Supplied material —

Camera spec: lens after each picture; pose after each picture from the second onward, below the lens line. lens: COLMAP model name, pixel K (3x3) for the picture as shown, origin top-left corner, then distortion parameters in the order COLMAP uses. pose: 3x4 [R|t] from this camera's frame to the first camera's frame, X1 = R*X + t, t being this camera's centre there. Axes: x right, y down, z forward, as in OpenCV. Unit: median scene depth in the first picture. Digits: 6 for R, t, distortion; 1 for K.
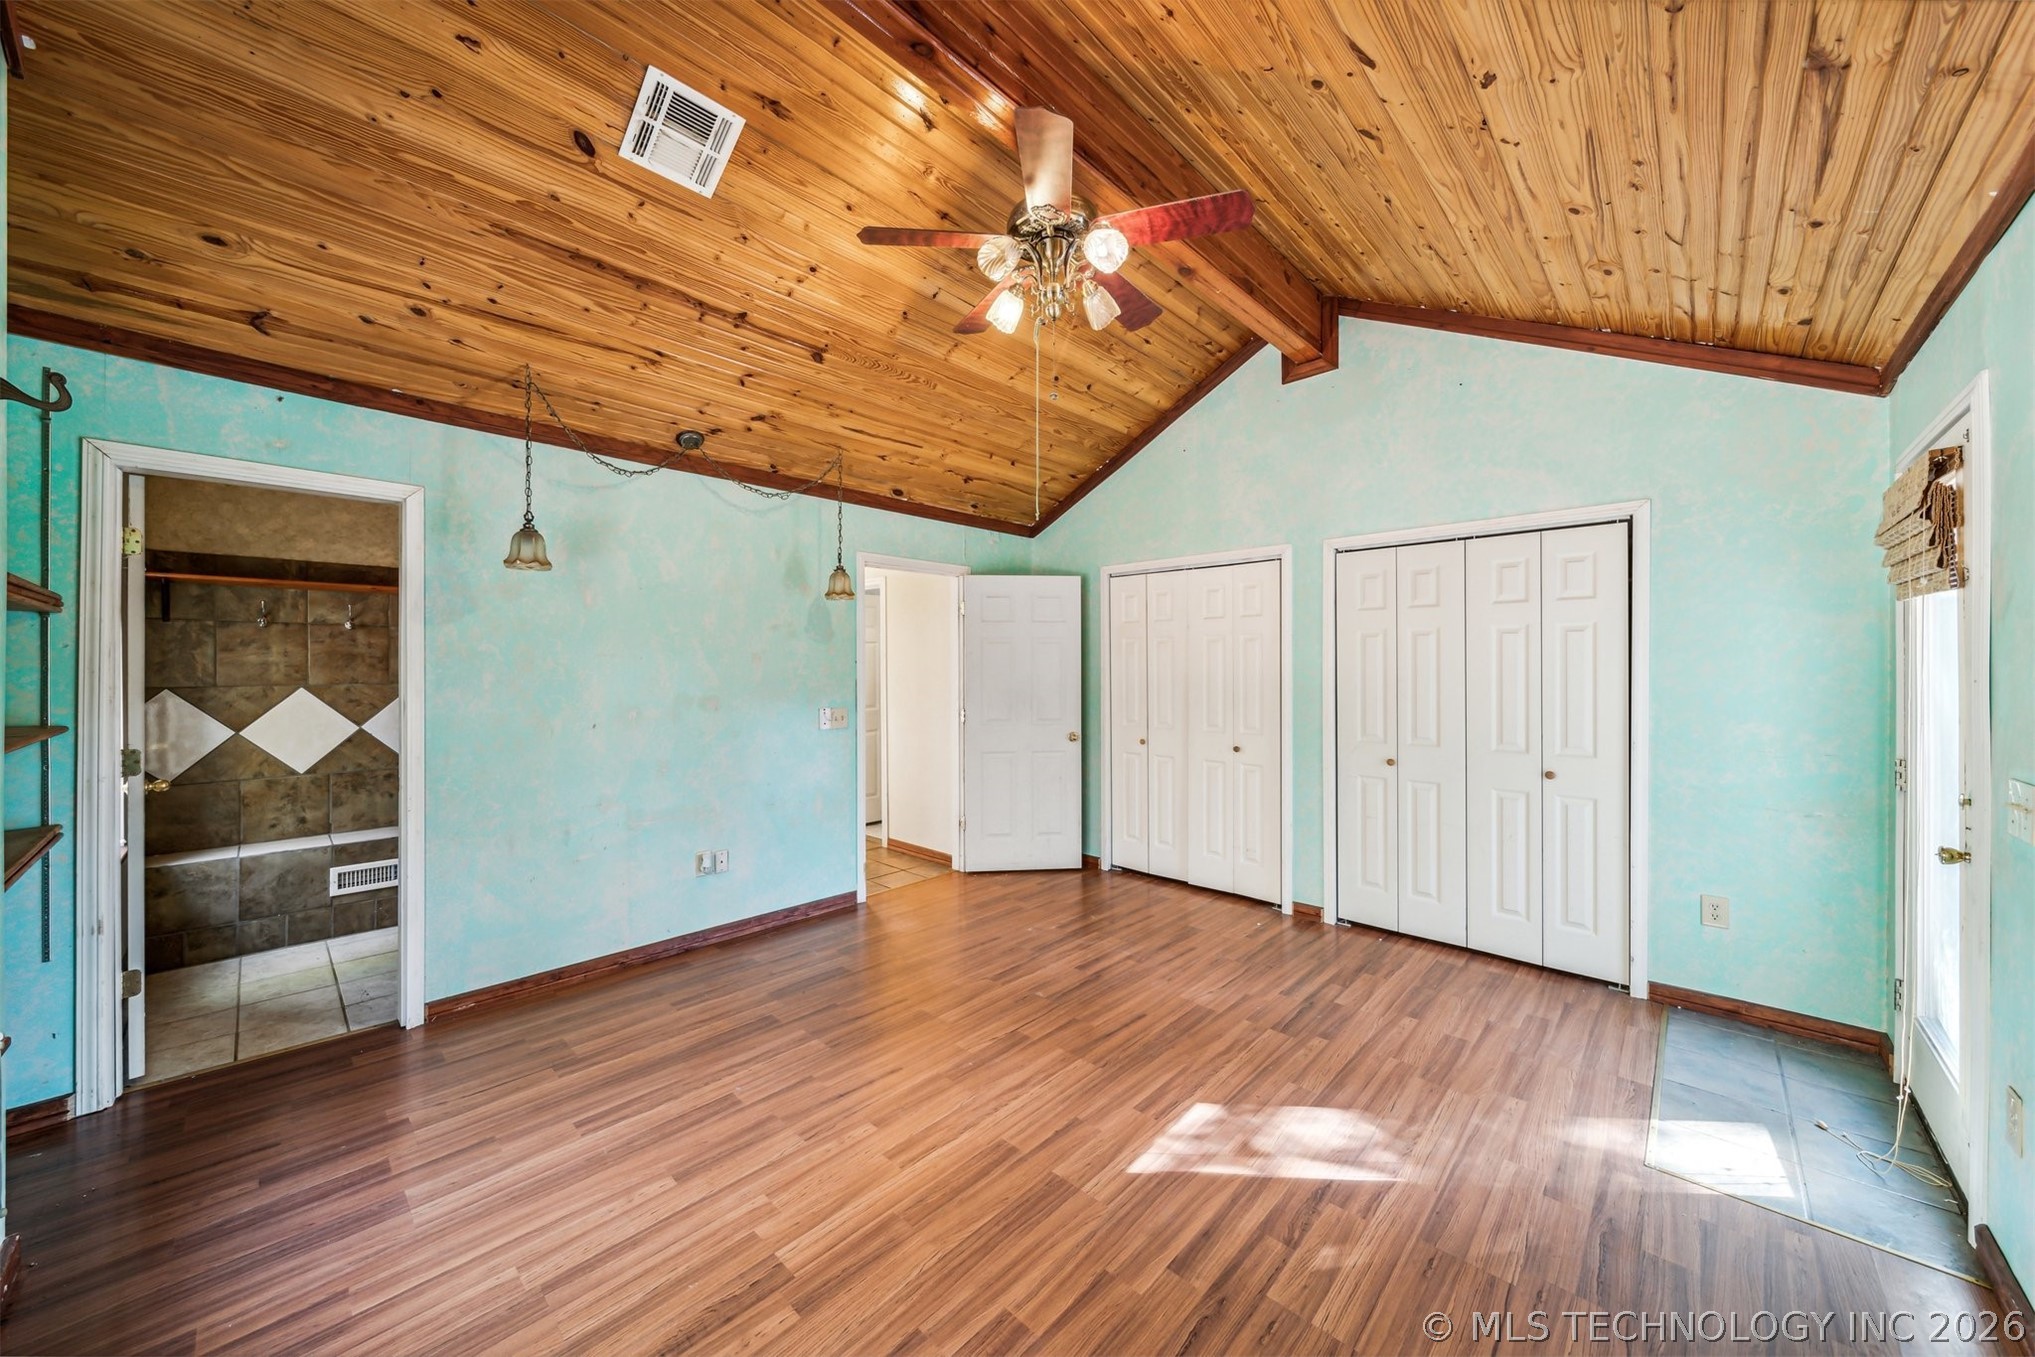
lens RADIAL K [[726.2, 0, 1002.8], [0, 726.2, 669.3], [0, 0, 1]] dist [-0.001157, -0.000231]
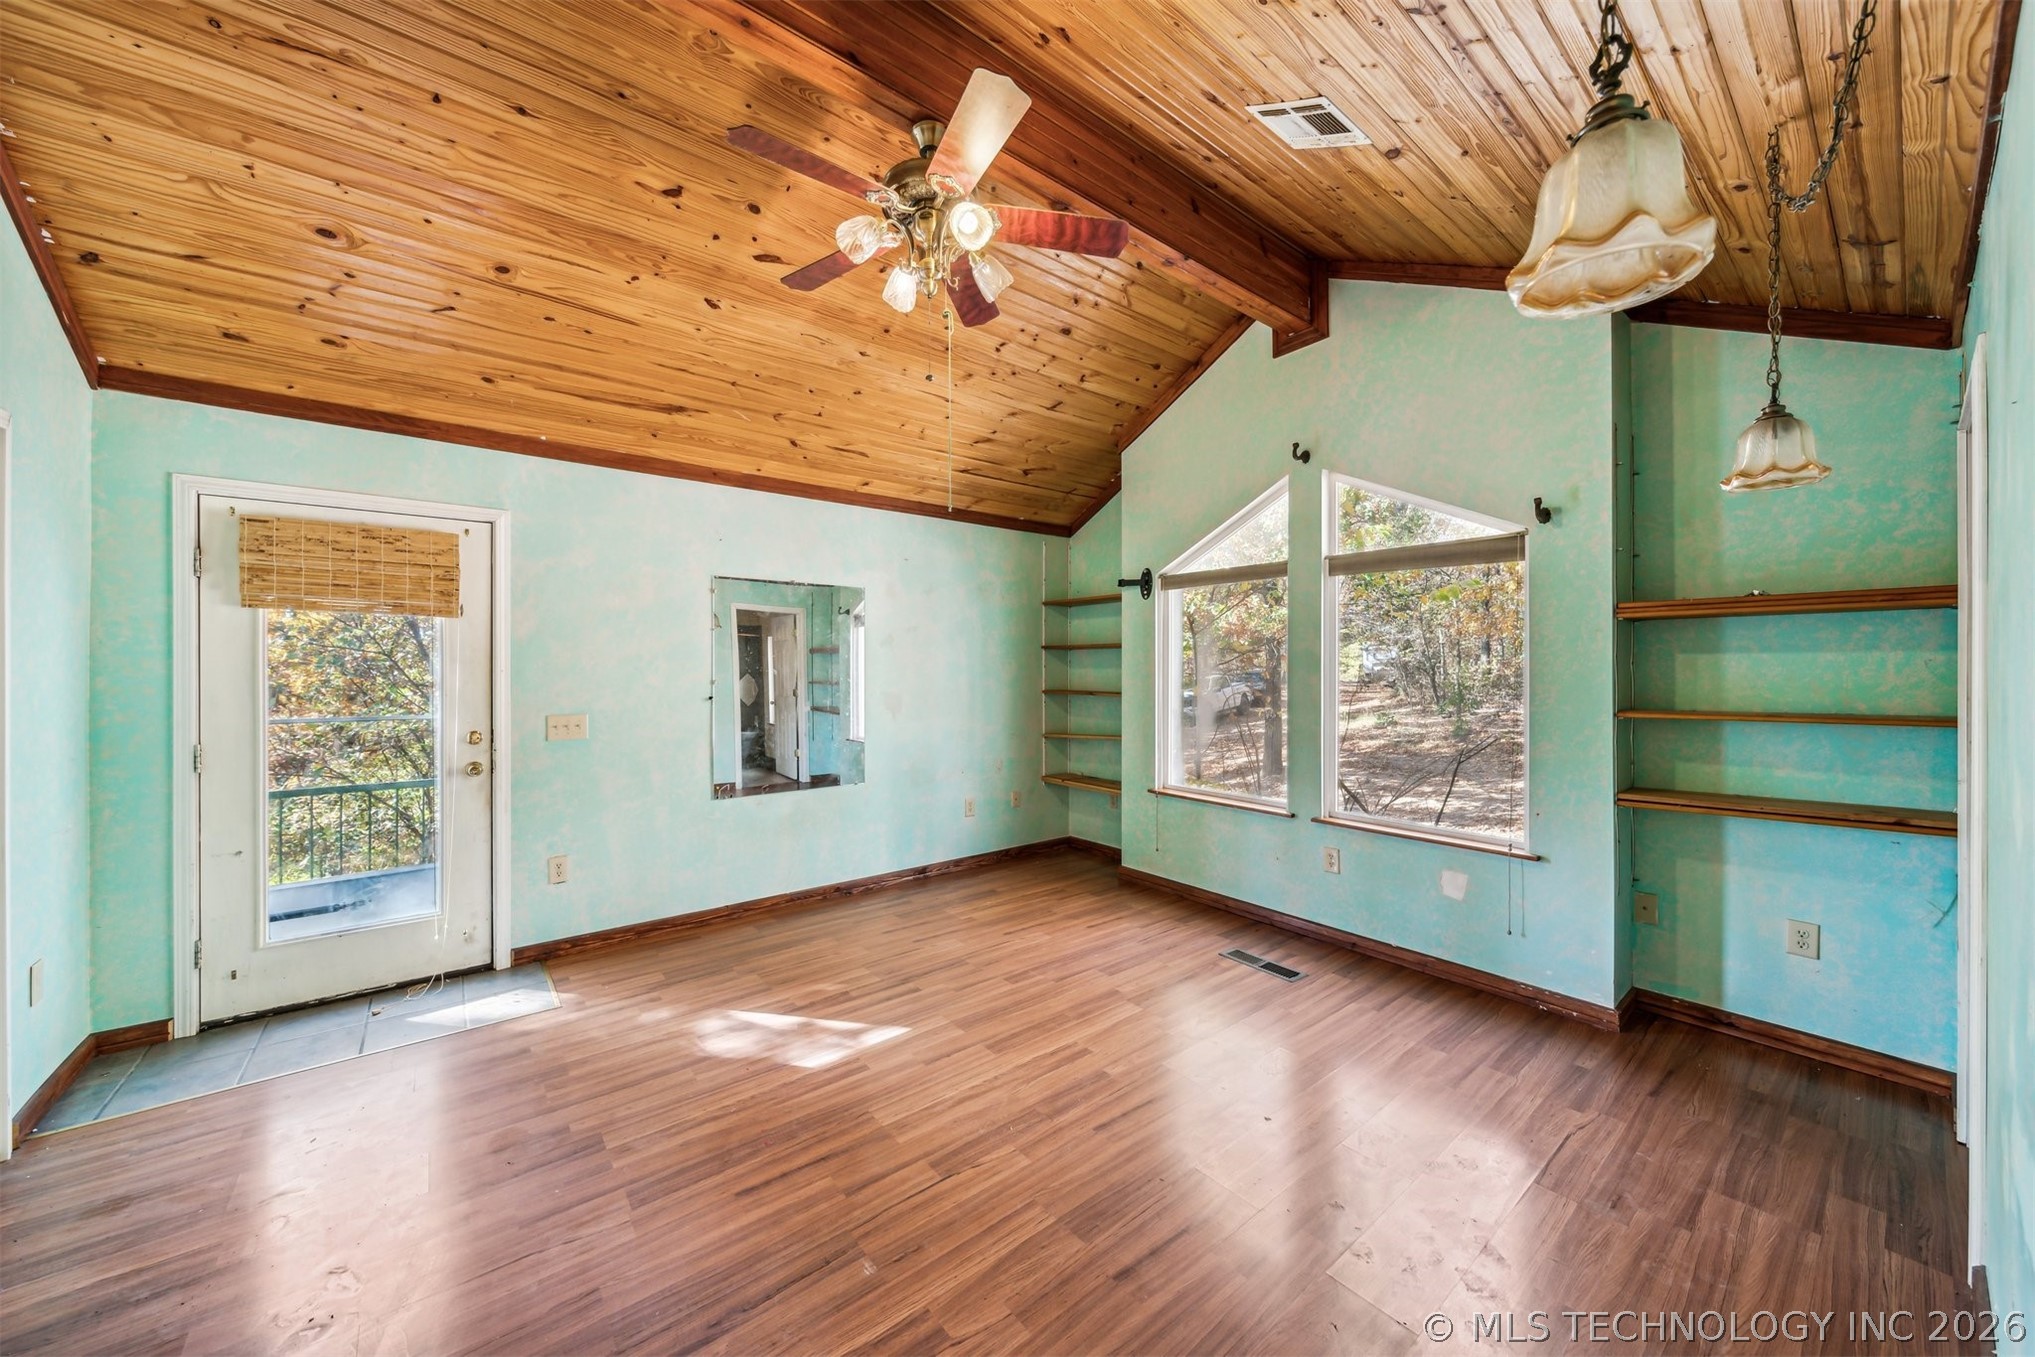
lens RADIAL K [[726.2, 0, 1002.8], [0, 726.2, 669.3], [0, 0, 1]] dist [-0.001157, -0.000231]
pose [[-0.990893, 0.000896, 0.134648, -0.179446], [0.002309, 0.999944, 0.010335, -0.004601], [-0.134631, 0.010552, -0.990840, 2.235942]]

What you should do — Put all of the material above into a numbered list, skipping blank lines and leaving out the pictures.

Answer space —
1. Camera spec: lens after each picture; pose after each picture from the second onward, below the lens line. lens: COLMAP model name, pixel K (3x3) for the picture as shown, origin top-left corner, then distortion parameters in the order COLMAP uses. pose: 3x4 [R|t] from this camera's frame to the first camera's frame, X1 = R*X + t, t being this camera's centre there. Axes: x right, y down, z forward, as in OpenCV. Unit: median scene depth in the first picture. Digits: 6 for R, t, distortion; 1 for K.
2. lens RADIAL K [[726.2, 0, 1002.8], [0, 726.2, 669.3], [0, 0, 1]] dist [-0.001157, -0.000231]
3. lens RADIAL K [[726.2, 0, 1002.8], [0, 726.2, 669.3], [0, 0, 1]] dist [-0.001157, -0.000231]
4. pose [[-0.990893, 0.000896, 0.134648, -0.179446], [0.002309, 0.999944, 0.010335, -0.004601], [-0.134631, 0.010552, -0.990840, 2.235942]]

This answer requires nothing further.